President Obasanjo dismissed the findings as inconclusive, and ordered another investigation. The second EFCC report cleared Bode George.

In November 2005, the EFCC invited Bode George to a meeting to discuss a party issue where his name had come up.
In March 2006, the Alliance for Democracy (AD) called on President Olusegun Obasanjo to prosecute the Deputy National Chairman of the Peoples Democratic Party (PDP), Olabode George, and the board and management of the NPA over allegations of frivolous award of contracts worth N60 million.

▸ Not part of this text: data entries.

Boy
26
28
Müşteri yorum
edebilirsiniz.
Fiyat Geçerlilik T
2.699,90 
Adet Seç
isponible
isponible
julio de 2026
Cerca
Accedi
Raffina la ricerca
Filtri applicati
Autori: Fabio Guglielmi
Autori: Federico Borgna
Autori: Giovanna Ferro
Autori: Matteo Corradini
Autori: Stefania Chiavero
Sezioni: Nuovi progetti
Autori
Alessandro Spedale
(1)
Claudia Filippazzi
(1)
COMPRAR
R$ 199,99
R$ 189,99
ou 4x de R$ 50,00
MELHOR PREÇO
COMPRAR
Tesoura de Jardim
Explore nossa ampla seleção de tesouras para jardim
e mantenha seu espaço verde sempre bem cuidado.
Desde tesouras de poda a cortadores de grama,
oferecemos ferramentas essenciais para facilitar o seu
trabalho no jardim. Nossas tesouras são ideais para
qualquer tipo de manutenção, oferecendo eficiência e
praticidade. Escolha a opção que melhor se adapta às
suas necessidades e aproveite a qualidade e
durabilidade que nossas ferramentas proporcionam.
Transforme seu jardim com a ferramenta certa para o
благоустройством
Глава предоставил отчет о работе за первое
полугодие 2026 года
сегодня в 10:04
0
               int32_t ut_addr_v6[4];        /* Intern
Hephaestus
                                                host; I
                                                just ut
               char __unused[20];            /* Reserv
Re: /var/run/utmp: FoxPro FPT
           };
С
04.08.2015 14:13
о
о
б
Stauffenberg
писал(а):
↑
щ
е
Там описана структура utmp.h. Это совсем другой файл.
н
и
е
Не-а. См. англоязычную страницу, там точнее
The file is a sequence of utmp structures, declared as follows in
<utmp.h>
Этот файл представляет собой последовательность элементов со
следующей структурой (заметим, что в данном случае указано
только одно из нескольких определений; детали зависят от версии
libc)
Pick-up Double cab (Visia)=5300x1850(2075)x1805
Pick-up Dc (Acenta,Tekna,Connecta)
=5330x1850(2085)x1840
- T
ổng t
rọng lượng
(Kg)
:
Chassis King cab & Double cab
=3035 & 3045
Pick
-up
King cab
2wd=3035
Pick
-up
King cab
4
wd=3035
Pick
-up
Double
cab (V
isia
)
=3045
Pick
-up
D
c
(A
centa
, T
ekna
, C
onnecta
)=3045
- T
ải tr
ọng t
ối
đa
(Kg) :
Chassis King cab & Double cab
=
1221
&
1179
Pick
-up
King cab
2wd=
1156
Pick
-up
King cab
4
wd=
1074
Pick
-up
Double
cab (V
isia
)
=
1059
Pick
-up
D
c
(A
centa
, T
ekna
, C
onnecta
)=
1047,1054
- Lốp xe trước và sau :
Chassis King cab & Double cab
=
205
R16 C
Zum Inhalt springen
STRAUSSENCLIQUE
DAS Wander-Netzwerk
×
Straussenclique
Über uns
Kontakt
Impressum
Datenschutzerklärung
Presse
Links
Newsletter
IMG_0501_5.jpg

In August 2008, the EFCC under its new head Farida Waziri arrested Olabode George in Lagos and arraigned him and four others on a 163 count-charge of conspiracy, disobedience to lawful order, abuse of office and alleged illegal award of contracts worth N84 billion while he was chairman of the NPA.
After the trial had started, the EFCC reduced the charge to 63 counts.
In October 2009, Bode George was found guilty and sentenced to jail for 30 months.
The sentence was handed out by Justice Joseph Olubunmi Oyewole.
The judge found the defendants guilty on 47 out of the 68 counts. The total sentences added up to 28 years, but the counts for disobedience to lawful order were ruled to run concurrently for six months, and the counts for contract inflation then to run concurrently for two years.

George's lawyers filed an appeal and requested bail pending resolution of the appeal.
The appeal was however refused by the court.
As a prisoner, Chief Bode George and his colleagues were placed in the V.I.P. section of the prison. They were not required to wear prison uniforms, and were allowed to have meals prepared by their families.
On December 13, 2013, the Supreme Court discharged the conviction of Bode George. The court, headed by judge John Afolabi Fabiyi, said the EFCC had no evidence that George intended to commit fraud at the NPA, and the charges of “contract splitting” was unknown to law.